A man who was on parole for trafficking a commercial quantity of drugs has been released on bail following an alleged arson that caused $250,000 damage to a house in Olympic Ave, Shepparton.
Luke Anthony Brown, 30, from Shepparton, was bailed in Shepparton Magistrates’ Court on Wednesday over the incident, which saw the home set alight while three people were asleep inside.
The court was told Mr Brown was on parole at the time of the incident, following his release from prison in August last year, of which he still had two-and-a-half years to serve.
“That parole had not assisted him in resisting temptation,” prosecutor Leading Senior Constable Kim Thomson told the court.
“This is a very serious allegation, three people were asleep in a house which was completely destroyed by fire — those people were extracted by passing residents, had it not been for their actions the result could have been much more serious.”
The court heard Mr Brown and a co-accused allegedly went to the address in Olympic Ave, belonging to the Department of Health and Human Services, just before 8 am on July 5.
Police allege Mr Brown and the co-accused gained entry to the home via the front door, going into various rooms to find available material to start a fire.
The court was told they then left the home, leaving in a vehicle parked nearby.
A neighbour saw the home was on fire soon after, entering the property to remove the three occupants who were asleep inside.
The court heard it took fire crews about one hour to extinguish the blaze which left the home "uninhabitable".
“(The accused) made no attempts to wake the occupants after lighting the fire, they let the neighbours to do that,” Detective Acting Sergeant Lance Wiltshire told the court.
“The actions placed the lives of the victims at risk and the neighbouring property owners ... (Mr Brown has) shown no remorse for his actions, a complete disregard for human life.”

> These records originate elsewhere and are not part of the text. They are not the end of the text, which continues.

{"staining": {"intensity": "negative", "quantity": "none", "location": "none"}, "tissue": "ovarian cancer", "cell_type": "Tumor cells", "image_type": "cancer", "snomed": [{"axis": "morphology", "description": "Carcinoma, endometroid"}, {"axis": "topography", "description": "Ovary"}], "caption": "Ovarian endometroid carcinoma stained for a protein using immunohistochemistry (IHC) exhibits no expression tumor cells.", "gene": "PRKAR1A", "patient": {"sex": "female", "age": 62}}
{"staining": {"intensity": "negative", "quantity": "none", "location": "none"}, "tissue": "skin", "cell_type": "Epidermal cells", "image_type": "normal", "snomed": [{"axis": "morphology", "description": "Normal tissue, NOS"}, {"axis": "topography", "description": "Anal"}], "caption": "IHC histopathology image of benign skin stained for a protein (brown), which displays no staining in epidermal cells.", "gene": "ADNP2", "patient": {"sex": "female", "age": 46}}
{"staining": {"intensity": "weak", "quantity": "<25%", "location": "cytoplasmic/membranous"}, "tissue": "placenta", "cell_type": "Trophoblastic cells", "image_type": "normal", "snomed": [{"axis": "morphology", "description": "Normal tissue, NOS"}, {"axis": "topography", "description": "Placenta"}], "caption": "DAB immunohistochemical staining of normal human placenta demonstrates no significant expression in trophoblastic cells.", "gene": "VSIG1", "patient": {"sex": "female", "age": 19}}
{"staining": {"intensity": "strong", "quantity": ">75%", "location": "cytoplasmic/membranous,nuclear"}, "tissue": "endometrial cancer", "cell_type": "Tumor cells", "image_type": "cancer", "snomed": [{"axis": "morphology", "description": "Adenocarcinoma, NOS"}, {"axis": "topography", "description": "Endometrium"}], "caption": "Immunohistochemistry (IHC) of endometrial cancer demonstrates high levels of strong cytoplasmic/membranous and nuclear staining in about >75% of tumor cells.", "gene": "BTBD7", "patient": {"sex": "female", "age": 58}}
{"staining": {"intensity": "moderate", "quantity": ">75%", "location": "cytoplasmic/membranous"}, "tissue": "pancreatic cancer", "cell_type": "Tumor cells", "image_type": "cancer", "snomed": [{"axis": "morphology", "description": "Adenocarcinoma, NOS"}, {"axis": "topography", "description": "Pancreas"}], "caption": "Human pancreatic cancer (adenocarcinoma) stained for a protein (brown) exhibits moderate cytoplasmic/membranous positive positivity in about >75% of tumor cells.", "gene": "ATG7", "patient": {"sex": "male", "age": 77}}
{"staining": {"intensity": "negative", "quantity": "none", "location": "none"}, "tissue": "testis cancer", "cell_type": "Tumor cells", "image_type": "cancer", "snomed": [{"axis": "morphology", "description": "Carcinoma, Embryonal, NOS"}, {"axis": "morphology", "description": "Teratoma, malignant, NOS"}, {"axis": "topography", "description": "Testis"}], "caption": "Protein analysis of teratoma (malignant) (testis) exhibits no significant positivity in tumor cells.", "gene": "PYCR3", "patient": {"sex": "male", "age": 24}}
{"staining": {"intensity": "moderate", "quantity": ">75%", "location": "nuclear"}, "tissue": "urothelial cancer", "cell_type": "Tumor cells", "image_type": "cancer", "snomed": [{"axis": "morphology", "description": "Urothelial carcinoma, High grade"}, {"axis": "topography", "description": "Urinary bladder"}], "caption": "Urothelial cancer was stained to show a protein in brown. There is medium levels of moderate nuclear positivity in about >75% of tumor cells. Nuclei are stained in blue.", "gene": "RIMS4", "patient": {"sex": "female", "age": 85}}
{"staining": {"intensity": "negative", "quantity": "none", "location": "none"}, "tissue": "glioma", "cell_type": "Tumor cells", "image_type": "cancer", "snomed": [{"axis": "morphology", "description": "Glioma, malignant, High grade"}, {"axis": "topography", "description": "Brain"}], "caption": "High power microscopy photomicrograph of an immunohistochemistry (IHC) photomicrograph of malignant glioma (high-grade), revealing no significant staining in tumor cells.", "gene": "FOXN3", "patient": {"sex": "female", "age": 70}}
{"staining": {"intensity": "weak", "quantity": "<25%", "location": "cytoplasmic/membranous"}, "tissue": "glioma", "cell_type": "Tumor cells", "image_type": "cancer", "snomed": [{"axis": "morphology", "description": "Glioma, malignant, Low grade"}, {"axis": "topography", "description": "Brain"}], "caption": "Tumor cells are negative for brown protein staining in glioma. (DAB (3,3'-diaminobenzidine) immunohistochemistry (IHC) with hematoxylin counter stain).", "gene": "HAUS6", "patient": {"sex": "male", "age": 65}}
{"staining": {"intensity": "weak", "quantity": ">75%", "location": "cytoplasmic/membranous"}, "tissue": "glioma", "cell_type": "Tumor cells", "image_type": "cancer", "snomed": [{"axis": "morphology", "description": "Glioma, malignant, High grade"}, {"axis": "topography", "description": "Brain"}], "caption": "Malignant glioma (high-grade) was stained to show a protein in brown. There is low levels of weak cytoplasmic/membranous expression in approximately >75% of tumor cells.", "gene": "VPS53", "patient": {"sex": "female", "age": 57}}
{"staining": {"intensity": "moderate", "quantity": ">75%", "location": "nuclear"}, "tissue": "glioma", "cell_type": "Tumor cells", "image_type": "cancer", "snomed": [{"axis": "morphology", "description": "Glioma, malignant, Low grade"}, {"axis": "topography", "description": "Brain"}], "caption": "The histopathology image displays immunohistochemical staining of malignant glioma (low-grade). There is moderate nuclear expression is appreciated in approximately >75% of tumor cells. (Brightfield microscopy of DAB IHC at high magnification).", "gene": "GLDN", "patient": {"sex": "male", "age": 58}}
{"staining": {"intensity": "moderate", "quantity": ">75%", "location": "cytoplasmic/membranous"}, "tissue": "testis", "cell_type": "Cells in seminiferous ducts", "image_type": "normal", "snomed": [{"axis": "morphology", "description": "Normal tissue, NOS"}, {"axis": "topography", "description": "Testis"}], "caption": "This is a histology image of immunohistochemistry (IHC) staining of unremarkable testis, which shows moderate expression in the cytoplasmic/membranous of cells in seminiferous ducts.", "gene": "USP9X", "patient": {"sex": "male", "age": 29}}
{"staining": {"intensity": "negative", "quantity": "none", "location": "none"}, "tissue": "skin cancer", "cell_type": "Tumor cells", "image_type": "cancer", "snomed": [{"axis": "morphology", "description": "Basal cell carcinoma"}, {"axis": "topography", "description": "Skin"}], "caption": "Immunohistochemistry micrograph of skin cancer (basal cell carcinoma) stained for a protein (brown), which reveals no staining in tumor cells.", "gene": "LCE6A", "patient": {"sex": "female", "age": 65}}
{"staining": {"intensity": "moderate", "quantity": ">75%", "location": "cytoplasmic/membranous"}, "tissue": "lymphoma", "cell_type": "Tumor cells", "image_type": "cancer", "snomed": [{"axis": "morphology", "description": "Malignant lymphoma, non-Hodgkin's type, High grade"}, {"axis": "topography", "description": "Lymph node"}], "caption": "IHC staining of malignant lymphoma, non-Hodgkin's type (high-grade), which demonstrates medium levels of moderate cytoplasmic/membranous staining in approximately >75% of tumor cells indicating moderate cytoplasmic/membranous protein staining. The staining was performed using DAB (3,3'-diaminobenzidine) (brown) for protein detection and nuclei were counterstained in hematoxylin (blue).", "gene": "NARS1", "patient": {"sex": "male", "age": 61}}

Det Sgt Wiltshire said the accused should not be released on bail as he was a "significant risk" to the safety of the community.
“The female (victim) is terrified. She expressed real concern of the accused being released, she fears for her safety and further attempts to harm herself or the property,” he said.
Mr Brown's lawyer Robert Thyssen argued his client met the threshold of exceptional circumstances to be released from custody.
He said the death of his client's mother and his Aboriginal background were two factors Magistrate Peter Mithen ought to consider.
Mr Thyssen said his client had been performing well on parole since August, saying a number of other conditions could be put in place to increase his parole and reduce the risk of him being released on bail.
“Parole has been progressing well and the initial high level supervision has been relaxed,” he said.
“Parole would continue subject to an increasing in the conditions ... (these include) wearing an electronic bracelet, a location bracelet, so if a curfew is imposed his position will be known at all times ... and a bracelet for electronic motioning which would record all consumption of alcohol.”
The court heard Mr Brown had a stable address and family support available to him upon his release.
Mr Thyssen said delay was also an issue for his client, with the accused looking at a "two to three-year wait" before a trial.
Mr Mithen granted the accused bail saying he was given "some comfort" by the electronic monitoring which could be imposed to monitor his movements and consumption of alcohol.
“Any breach of the conditions will bring you back into custody and the bar on the high jump gets higher,” he said.
“Breaching bail will have a drastic effect on your future if you do.”
Mr Brown faces eight charges, which include arson, reckless conduct endangering life, reckless conduct endangering serious injury and breaching a condition of parole.
He is expected to face court again in October.